**Task goal:** Quote, word for word, every line starting at the line that contains "Bên cạnh đó, tuỳ" and ending with the last line of the records; include both of these lines and no others.

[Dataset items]

----------

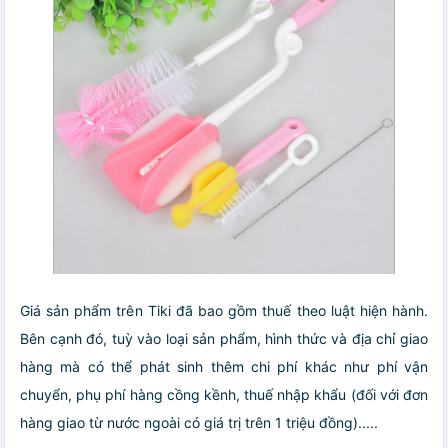
Giá sản phẩm trên Tiki đã bao gồm thuế theo luật hiện hành.
Bên cạnh đó, tuỳ vào loại sản phẩm, hình thức và địa chỉ giao
hàng mà có thể phát sinh thêm chi phí khác như phí vận
chuyển, phụ phí hàng cồng kềnh, thuế nhập khẩu (đối với đơn
hàng giao từ nước ngoài có giá trị trên 1 triệu đồng).....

----------

**Answer section:**
Bên cạnh đó, tuỳ vào loại sản phẩm, hình thức và địa chỉ giao
hàng mà có thể phát sinh thêm chi phí khác như phí vận
chuyển, phụ phí hàng cồng kềnh, thuế nhập khẩu (đối với đơn
hàng giao từ nước ngoài có giá trị trên 1 triệu đồng).....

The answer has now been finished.